I have recently had some wonderful, fun, uplifting friend experiences. I’ve written periodically about how this period of working and having young children can be isolating and challenging for those of us used to deep friendships with frequent in-person connections. But over the past week, I had four encounters that rejuvenated my friendships and my spirit. Here’s a list of four, very different, types of friendships that I highly recommend:
Number 4: The Couple Friendship.
Bray and I have not experienced this much because our interests are so different, and therefore my girlfriends’ husbands don’t have a lot in common with him and his friends’ wives don’t have a lot in common with me. Recently, however, we’ve made friends with a couple in the neighborhood. We don’t see each other much, but they have a child the same age as ours and are dealing with similar issues (interviewing schools, both working, etc.), and we met up with them Saturday night to watch the LSU game (go Tigers!). After five years of marriage, this is a special treat for me to have in my friendship repertoire now!

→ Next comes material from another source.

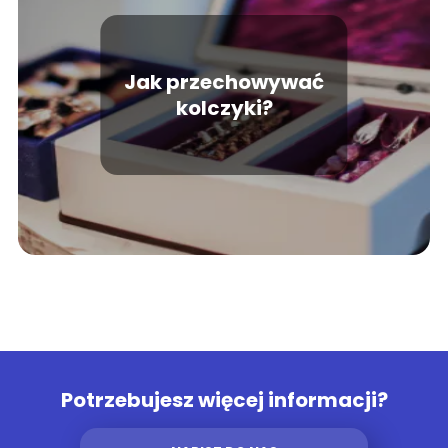
Jak przechowywać
kolczyki?
Potrzebujesz więcej informacji?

Number 3: The Old Friendship (not as in age, but as in tenure).
Last weekend, my dear friend and matron-of-honor came down from Fort Worth for a visit with me and the kids while Bray was traveling. It was so much FUN! She’s known me through many different phases of my life, over 13 years now, and we have a shorthand in conversations that comes simply from the longevity of our relationship. She and I have rarely seen each other since the babies came, but this is a friendship you can just pick up where you left off. Facebook is fine to keep up with folks at a distance, but nothing can replace an in-person encounter with an old friend. No matter how far you’ve moved from your old friends, try to find a time once a year just to hang out with them.
Number 2: The Family Friendship.
Friday night we went out to dinner with Bray’s brother and his wife and kids. I mentioned this in another blog post because I was just so surprised to find out how much I’d really been missing hanging out with them. With all four adults working, some with travel, it’s hard to find time to get together. But there is an easiness that comes from being with family that you can’t recreate. You can be TOTALLY yourself and say wacky things and act like a goofball and your kids can freak out and it’s all okay. They’re family, they CAN’T disown you. The freedom that comes with knowing you’re getting to hang out with people that are stuck with you allows you to have a blast without worrying what anyone thinks. This is surely going to go on our priority list as a monthly dinner get together.
Number 1: The Godly Friendship.
I don’t know what the four-some equivalent is for tri-fecta but this week has been the “quad”-fecta of friend get together’s. Last night was absolutely the cherry on the top! There are two women who have been through some mega spiritual battles with me, and me with them. Additionally, one other woman joined our group a couple of years after our trio began praying together and added such sweetness to our midst. This God Quad of women has seen it all and prayed for it all. Last night, we got together for a long overdue dinner. One of the women I hadn’t seen since she had her baby a year ago. The entire two hours was filled with sharing what God had been doing in our lives, and a couple of us, me specifically, came away convicted about an aread in my life that needed to change because of the testimony of my Godly friend. There is nothing you can’t do or get through with a Godly woman on your side. Don’t let these friendships flounder. They not only are an other-worldly reciprocal support system, they are also a check and balance in your walk with the Lord which is critical if you want to stay traveling down the right path. I walked away from the evening refreshed, encouraged, and ready to make some changes in my life because of what we shared.
I know God rejoices in our friendships – he talks about friends throughout the Bible as do his followers. Take some time to maintain and strengthen the friendships in each different area of your life – it’s worth it!
Phillipians 1 – I thank my God every time I remember you. In all my prayers for all of you, I always pray with joy because of your partnership in the gospel from the first day until now, being confident of this, that he who began a good work in you will carry it on to completion until the day of Christ Jesus. It is right for me to feel this way about all of you, since I have you in my heart.
I Samuel 20 – David got up from the south side of the stone and bowed down before Jonathan three times, with his face to the ground. Then they kissed each other and wept together—but David wept the most. Jonathan said to David, “Go in peace, for we have sworn friendship with each other in the name of the LORD, saying, ‘The LORD is witness between you and me, and between your descendants and my descendants forever.’”
3 John 3 – To my dear friend Gaius, whom I love in the truth. Dear friend, I pray that you may enjoy good health and that all may go well with you, even as your soul is getting along well. It gave me great joy when some believers came and testified about your faithfulness to the truth, telling how you continue to walk in it. I have much to write you, but I do not want to do so with pen and ink. I hope to see you soon, and we will talk face to face. Peace to you. The friends here send their greetings.